The development will be known as Yethu City on Sisulu and will offer a smaller and more affordable product relative to Octodec’s traditional residential units, with shared amenities such as living areas, kitchens and bathrooms.

The conversion, which is estimated to cost R44-million at a yield of 13%, is expected to be completed by December, with occupation in January 2025.

Octodec also intends to install solar PV at the development.

HealthConnect, which is adjacent to the Louis Pasteur Hospital, offering medical suites to doctors and medical specialists, was completed at the end of February at a cost of R64-million and a yield of 13.1%, with occupation from March.

The group’s distributable income before tax decreased by 7% from R236.8-million to R220.3-million, primarily owing to higher property and administration expenses across the portfolio.

The Fields in Hatfield, catering predominantly to students, witnessed a resurgence in demand following the increase in National Student Financial Aid Scheme allowances this year, with a decrease in vacancies from 23% to 7% by April.

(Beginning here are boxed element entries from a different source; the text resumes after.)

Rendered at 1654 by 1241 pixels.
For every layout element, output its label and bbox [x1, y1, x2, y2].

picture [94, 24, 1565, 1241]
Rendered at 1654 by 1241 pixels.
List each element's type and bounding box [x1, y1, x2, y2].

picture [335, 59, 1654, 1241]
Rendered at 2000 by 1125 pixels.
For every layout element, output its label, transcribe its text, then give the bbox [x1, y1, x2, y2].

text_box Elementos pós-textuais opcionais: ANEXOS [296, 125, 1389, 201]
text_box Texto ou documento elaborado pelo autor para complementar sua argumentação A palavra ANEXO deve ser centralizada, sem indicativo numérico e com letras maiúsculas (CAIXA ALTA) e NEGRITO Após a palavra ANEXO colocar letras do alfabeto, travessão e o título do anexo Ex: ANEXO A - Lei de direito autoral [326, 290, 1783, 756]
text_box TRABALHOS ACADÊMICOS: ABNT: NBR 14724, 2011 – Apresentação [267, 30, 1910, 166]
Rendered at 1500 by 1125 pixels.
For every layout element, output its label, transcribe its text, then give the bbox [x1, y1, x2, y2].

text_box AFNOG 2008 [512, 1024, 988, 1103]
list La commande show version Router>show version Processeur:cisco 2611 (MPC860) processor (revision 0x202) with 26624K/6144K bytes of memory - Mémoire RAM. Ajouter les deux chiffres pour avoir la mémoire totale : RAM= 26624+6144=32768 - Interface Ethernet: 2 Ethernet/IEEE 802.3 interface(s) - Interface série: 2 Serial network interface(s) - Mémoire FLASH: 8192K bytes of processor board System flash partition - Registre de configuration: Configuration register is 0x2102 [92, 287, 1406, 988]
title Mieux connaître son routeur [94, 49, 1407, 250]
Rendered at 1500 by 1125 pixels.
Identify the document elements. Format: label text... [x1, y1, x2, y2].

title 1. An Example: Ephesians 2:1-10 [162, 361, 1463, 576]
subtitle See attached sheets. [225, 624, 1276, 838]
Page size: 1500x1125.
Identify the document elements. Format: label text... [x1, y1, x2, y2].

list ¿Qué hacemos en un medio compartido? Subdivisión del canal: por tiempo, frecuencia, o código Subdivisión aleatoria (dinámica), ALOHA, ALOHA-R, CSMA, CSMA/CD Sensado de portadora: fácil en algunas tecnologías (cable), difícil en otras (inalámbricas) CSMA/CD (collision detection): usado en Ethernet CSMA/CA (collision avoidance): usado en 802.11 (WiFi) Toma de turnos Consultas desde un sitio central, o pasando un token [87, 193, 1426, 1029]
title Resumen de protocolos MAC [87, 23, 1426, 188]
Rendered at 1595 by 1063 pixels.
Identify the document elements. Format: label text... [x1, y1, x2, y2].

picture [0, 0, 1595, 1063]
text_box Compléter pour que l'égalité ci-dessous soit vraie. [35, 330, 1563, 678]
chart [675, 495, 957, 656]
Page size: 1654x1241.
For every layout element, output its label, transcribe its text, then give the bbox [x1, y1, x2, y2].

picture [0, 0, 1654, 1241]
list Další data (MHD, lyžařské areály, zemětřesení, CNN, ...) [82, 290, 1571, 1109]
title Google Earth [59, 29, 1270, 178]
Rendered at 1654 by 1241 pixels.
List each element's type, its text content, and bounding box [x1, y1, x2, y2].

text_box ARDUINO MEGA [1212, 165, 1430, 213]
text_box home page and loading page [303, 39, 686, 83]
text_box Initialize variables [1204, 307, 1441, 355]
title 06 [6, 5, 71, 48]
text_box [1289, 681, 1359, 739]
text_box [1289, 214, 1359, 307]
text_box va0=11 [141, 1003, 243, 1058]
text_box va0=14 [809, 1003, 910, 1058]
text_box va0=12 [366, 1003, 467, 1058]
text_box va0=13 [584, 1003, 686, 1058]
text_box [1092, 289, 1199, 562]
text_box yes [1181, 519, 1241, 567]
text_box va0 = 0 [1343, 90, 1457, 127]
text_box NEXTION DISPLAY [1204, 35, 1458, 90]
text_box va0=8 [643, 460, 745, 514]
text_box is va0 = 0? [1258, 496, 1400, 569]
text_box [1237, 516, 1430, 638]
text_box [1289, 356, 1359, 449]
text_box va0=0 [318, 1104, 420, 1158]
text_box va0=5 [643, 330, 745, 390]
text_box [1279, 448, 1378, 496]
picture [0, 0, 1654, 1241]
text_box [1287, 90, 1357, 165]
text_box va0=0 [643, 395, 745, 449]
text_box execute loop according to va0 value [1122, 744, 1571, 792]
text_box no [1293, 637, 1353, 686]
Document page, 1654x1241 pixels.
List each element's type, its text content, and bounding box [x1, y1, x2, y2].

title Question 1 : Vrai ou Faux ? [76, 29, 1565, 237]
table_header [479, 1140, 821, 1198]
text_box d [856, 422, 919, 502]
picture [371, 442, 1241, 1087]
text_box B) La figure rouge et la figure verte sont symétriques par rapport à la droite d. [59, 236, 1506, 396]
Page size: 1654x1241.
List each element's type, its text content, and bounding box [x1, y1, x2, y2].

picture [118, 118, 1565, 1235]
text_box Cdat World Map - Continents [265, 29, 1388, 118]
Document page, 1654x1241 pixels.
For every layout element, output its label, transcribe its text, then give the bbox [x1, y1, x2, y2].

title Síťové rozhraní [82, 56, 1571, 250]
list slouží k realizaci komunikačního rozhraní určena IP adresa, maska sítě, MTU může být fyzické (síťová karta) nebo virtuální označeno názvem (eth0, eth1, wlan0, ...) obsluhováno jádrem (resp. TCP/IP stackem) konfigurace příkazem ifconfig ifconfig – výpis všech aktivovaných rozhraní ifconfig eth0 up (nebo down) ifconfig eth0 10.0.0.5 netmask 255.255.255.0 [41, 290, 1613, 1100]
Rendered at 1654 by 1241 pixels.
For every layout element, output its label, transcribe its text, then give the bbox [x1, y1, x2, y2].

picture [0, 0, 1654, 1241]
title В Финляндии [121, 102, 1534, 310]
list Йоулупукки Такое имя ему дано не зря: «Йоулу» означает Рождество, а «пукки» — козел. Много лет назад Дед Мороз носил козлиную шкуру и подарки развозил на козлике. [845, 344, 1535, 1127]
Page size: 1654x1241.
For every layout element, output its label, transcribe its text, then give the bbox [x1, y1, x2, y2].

However, increased vacancies in residential buildings near Lilian Ngoyi street, in Johannesburg, tempered overall performance.

The group’s portfolio of retail shopping centres, meanwhile, continued to perform well.

On a like-for-like basis, rental income increased by 1.7%; however, this growth was impacted on by a small increase in vacancies at Killarney Mall.

MD Jeffrey Wapnick says the group is undertaking measures, including working with tenant Pick n Pay, to mitigate the struggling performance at this mall.

Excluding Killarney Mall, core vacancies remained below 1%.

Octodec’s office portfolio performance was stable, but challenging.

Core vacancies increased slightly, and rental income was impacted by some significant rental reversions in the government space, resulting in a decrease in rental income of 1.4% on a like-for-like basis.

“We are pleased to have still maintained a strong capital and liquidity position and loan-to-value, as well as a solid and diversified funding base which will protect our portfolio and, importantly, allow us to actively undertake more conversion and development opportunities to unlock our value while retaining the strength of our assets,” FD Anabel Vieira says.

“Management’s focus for the second half of the year will be on maintaining the momentum achieved in growing income from the portfolio. The improved occupancy at our residential buildings should continue to impact positively on Octodec’s residential sector performance,” Wapnick informs.

“We continue to implement the value-added measures introduced at some of our properties, as well as ensuring backup power and water to our tenants during outages. The group’s strategic focus remains on the redevelopment and repurposing of other properties to improve occupancy, grow rental income and ultimately, distributable income,” he adds.

Initiatives such as backup power and water are expected to protect the group from loadshedding and water shortages, as well as reduce costs in the long run.